The common admonishment for children to eat their fruits and vegetables may have more truth behind it than most common food adages. A new study from researchers at the Harvard School of Public Health has partially confirmed the saying, linking fruits to a lowered risk of type 2 diabetes.
The study, published in the British Medical Journal, looked at the fruit consumption habits of 187,382 people from a variety of studies conducted between 1984 and 2008. Researchers found that participants who ate more whole fruits such as grapes, apples, and blueberries were at a lower risk for developing type 2 diabetes than those who ate less whole fruits. The study also found that fruit juice alone was associated with a greater risk for type 2 diabetes.
"While fruits are recommended as a measure for diabetes prevention, previous studies have found mixed results for total fruit consumption," said Qi Sun, a co-author of the study and a nutrition professor at the Harvard School of Public Health. "Our findings provide novel evidence suggesting that certain fruits may be especially beneficial for lowering diabetes risk."
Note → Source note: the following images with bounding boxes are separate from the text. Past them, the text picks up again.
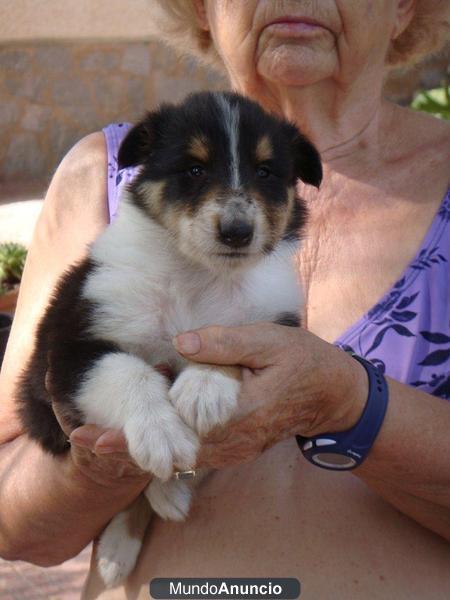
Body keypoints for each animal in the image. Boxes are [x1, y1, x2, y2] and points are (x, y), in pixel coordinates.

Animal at [16, 91, 320, 588]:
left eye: (265, 172)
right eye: (193, 169)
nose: (237, 232)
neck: (198, 274)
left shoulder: (275, 324)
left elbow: (229, 335)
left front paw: (204, 388)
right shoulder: (71, 349)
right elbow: (128, 372)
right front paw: (161, 433)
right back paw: (126, 540)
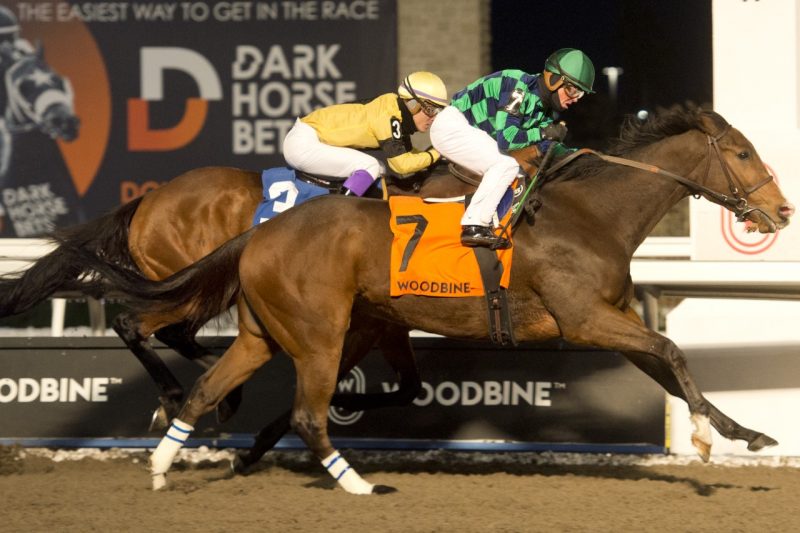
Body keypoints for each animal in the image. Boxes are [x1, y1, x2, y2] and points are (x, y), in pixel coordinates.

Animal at [75, 104, 792, 490]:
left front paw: (745, 432)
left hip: (287, 324)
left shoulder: (608, 316)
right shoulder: (585, 319)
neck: (590, 213)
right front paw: (704, 436)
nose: (782, 210)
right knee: (149, 327)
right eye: (741, 152)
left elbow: (672, 366)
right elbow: (672, 352)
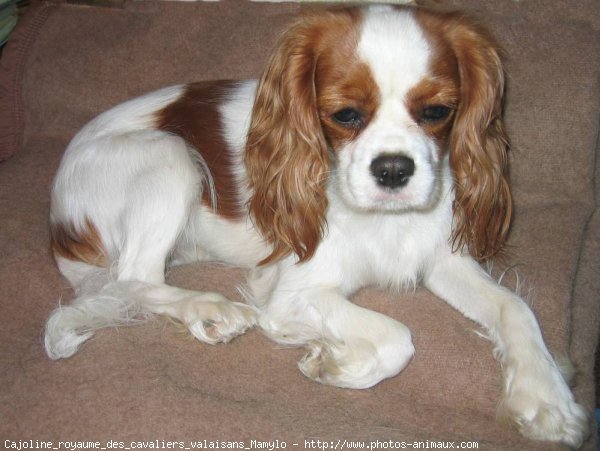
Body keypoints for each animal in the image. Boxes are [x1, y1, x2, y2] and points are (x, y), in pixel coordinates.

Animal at [44, 4, 588, 448]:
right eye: (344, 115)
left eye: (437, 112)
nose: (394, 169)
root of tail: (58, 217)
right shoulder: (293, 293)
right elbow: (398, 338)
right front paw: (332, 363)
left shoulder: (440, 259)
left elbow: (515, 307)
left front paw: (546, 397)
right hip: (169, 155)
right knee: (134, 276)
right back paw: (208, 307)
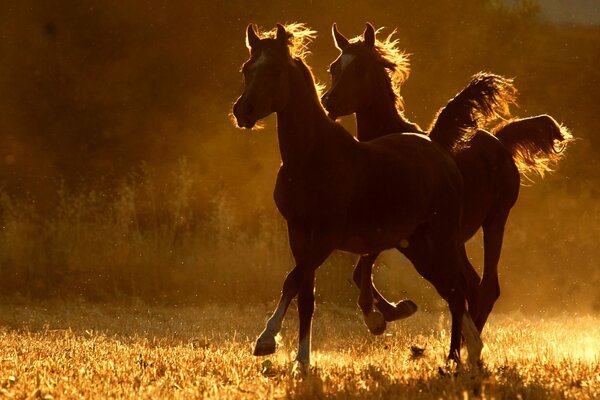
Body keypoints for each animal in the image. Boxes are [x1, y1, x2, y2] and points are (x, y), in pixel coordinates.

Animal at [231, 24, 482, 368]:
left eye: (276, 70)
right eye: (247, 68)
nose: (242, 111)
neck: (312, 159)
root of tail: (442, 154)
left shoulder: (327, 236)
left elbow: (293, 280)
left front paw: (267, 340)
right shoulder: (298, 232)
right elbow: (305, 294)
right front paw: (302, 359)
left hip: (440, 239)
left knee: (457, 291)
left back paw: (456, 358)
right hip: (417, 246)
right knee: (453, 290)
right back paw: (469, 351)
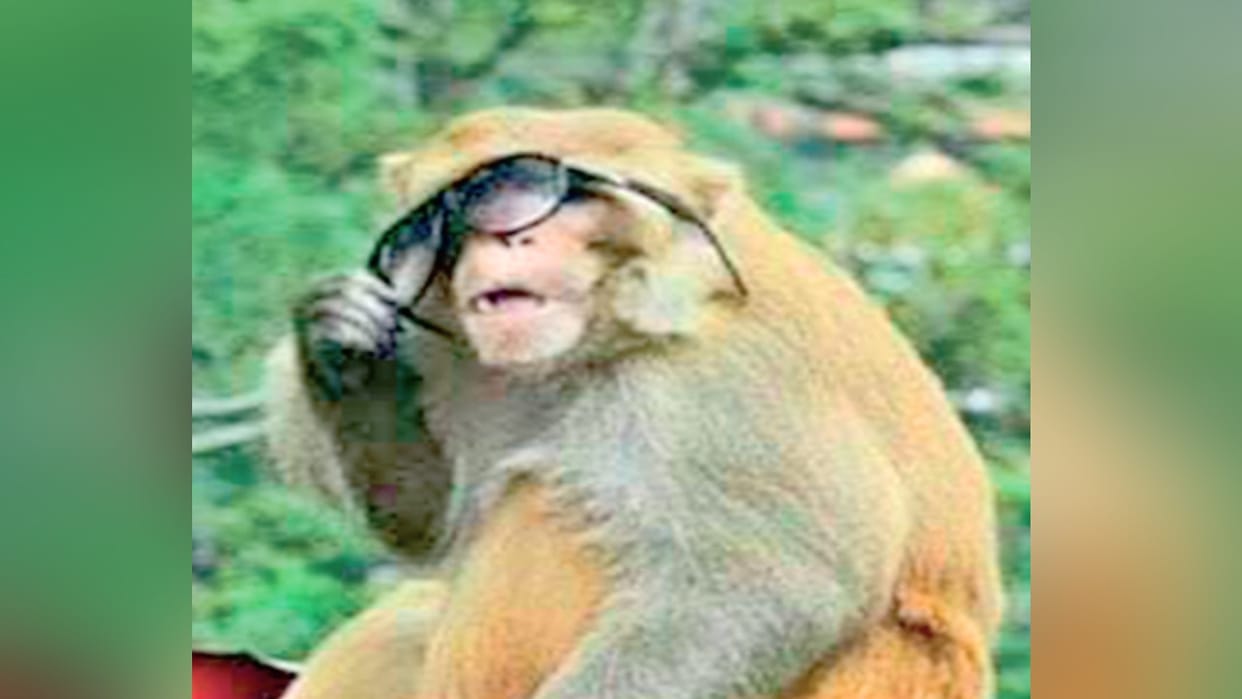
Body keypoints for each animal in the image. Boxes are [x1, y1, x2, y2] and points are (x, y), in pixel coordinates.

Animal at [265, 107, 1003, 699]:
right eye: (437, 221)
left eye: (539, 197)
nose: (499, 237)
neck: (602, 336)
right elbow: (428, 524)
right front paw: (343, 352)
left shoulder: (722, 384)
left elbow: (765, 587)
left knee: (551, 503)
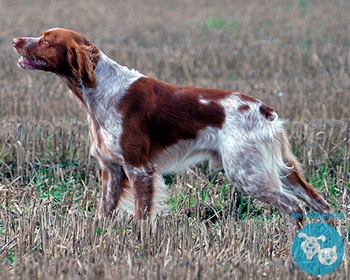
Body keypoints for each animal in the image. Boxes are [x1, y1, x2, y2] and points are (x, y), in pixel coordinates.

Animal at [13, 28, 330, 234]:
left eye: (46, 40)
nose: (15, 40)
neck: (100, 90)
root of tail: (265, 110)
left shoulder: (139, 168)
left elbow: (142, 214)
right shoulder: (112, 170)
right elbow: (104, 211)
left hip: (247, 172)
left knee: (294, 207)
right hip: (280, 170)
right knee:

The study found that those who ate at least two servings of whole fruits per week reduced their diabetes risk by up to 23% over those who ate only one serving of whole fruit per month or less. Those who drank one or more servings of fruit juice per day had an increased type 2 diabetes risk of up to 21%.
Researchers stated that the high sugar content of fruit juice could explain its association with diabetes. However, of the whole fruits studied (grapes, grapefruit, oranges, strawberries, blueberries, peaches, plums, pears, apples, bananas, apricots, and cantaloupe) sugar content was not significantly associated with diabetes.
"Our data further endorse current recommendations on increasing whole fruits, but not fruit juice, as a measure for diabetes prevention," said Isao Muraki, lead author of the study and a nutrition research fellow at Harvard. "And our novel findings may help refine this recommendation to facilitate diabetes prevention."